India’s defence forces have played a key role in implementing the country’s health cooperation initiatives with the African continent. Under Mission Sagar initiative, the Indian Naval Ship, INS Kesari, supplied COVID-related relief to Mauritius, the Seychelles, Madagascar and the Comoros. Similarly under Mission ‘Sagar-II’, Indian Naval Ship, Airavat, sailed to Sudan, South Sudan, Djibouti and Eritrea with medicines and material to support their fight against natural calamities and COVID-19 pandemic.7
Such missions are aligned with Prime Minister Narendra Modi’s vision of SAGAR — Security and Growth for All in the Region. They highlight the importance accorded by India to relations with its maritime neighbours, including those in Africa. These early responses during the pandemic have been buttressed by the Indian drive to share the Made-in-India vaccines across the world.
Vaccine Maitri Initiative
The inequity in the access and distribution of the Covid vaccine has left the African countries and India equally aghast. Rwandan President Paul Kagame has warned that vaccine nationalism “could undermine decades of progress in human development, while investing in vaccination for all would benefit international trade in the near future”.8 President Cyril Ramaphosa of South Africa has also drawn attention to the problem of vaccine hoarding by developed countries.9
India has constantly raised its voice against vaccine nationalism and has supported initiatives calling for international cooperation to ensure global access to the vaccine.10 At a time, when rich and powerful countries are resorting to vaccine nationalism, India launched the Vaccine Maitri initiative. This initiative marks the supply of Made-in-India COVID vaccine for free or at a marginal cost to countries around the world. The leading Made-in-India vaccines are Covaxin, manufactured by Bharat Biotech and the Oxford-AstraZeneca Covishield, produced by the Serum Institute of India.
The Vaccine Maitri Initiative has been launched in line with India’s philosophy of ‘Vasudhaiva Kutumbakam’ (the world is one family), as flagged by Prime Minister Modi during the Vaccine Summit in June 2020.11 As the largest vaccine producing country in the world, India has gifted millions of doses of the COVID vaccine to countries across the world, including in Africa.
Seychelles was the first African country to receive the Indian made vaccines. During the handing over ceremony, Sylvestre Radegonde, Minister for Foreign Affairs and Tourism of Seychelles, noted that this “gesture cements the ties of solidarity, friendship and cooperation which exists between our two countries.”12
Similar sentiments were echoed by other African countries that received the vaccines, including Algeria, Angola, Botswana, Egypt, Ethiopia, Ghana, Kenya, Lesotho, Liberia, Malawi, Mali, Mauritius, Morocco, Mozambique, Nigeria, Rwanda, Senegal, Sierra Leone, Somalia, South Africa, the Democratic Republic of Congo, and Uganda.

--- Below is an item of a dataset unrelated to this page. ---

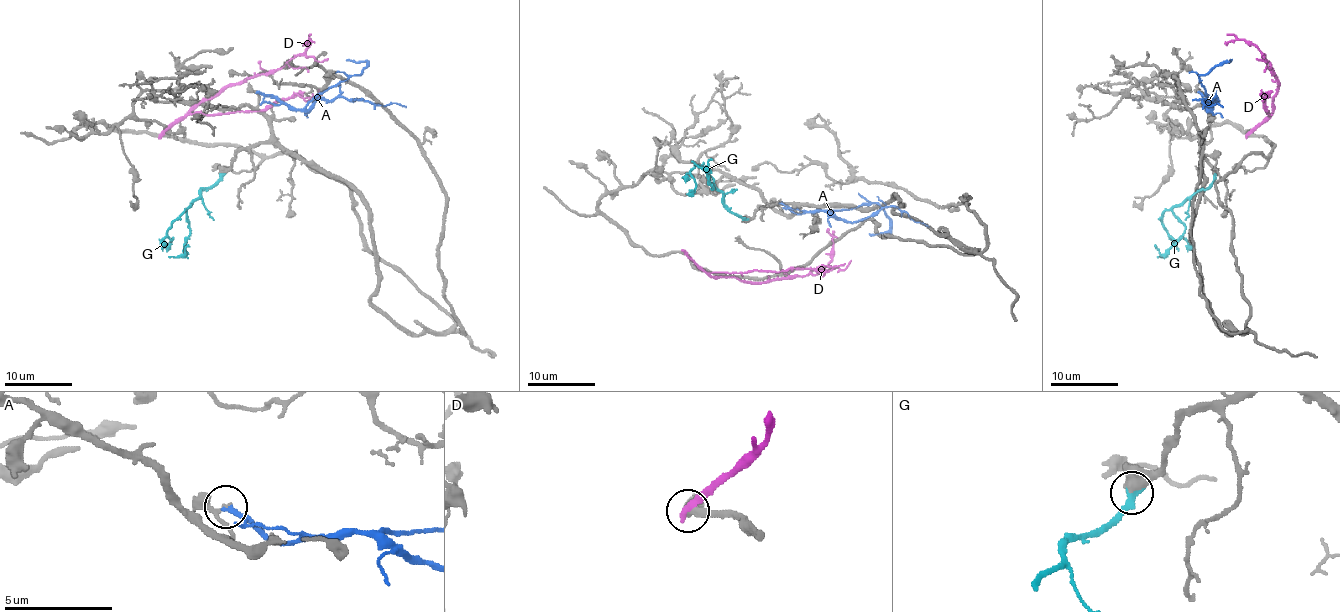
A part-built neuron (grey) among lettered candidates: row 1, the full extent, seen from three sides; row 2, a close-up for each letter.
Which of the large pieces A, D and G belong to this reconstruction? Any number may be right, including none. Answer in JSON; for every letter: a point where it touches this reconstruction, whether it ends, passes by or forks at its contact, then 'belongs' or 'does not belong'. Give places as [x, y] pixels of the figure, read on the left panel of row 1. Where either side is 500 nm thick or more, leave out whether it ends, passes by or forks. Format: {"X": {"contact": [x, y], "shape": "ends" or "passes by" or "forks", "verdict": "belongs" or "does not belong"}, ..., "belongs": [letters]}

As India rolls out its pandemic diplomacy with African countries, an important challenge is from criminal networks that may either hijack the consignments or supply fake vaccines. South African police recently busted a fake Covid-19 vaccine distribution network.13 Three Chinese nationals were arrested in this incident. In past, China has been involved in supplying fake medicines under the Made-in-India tag to African countries.14
In recent years, China’s footprint has also been rising in the African continent. This is visible in the increase in bilateral trade along with investments in large infrastructure projects in several African countries. During the pandemic, China has pledged to supply Sinopharm vaccines to around 20 African countries.
India’s Vaccine Maitri initiative will no doubt help African countries in the fight against the pandemic and foster stronger ties based on the principle of South-South cooperation.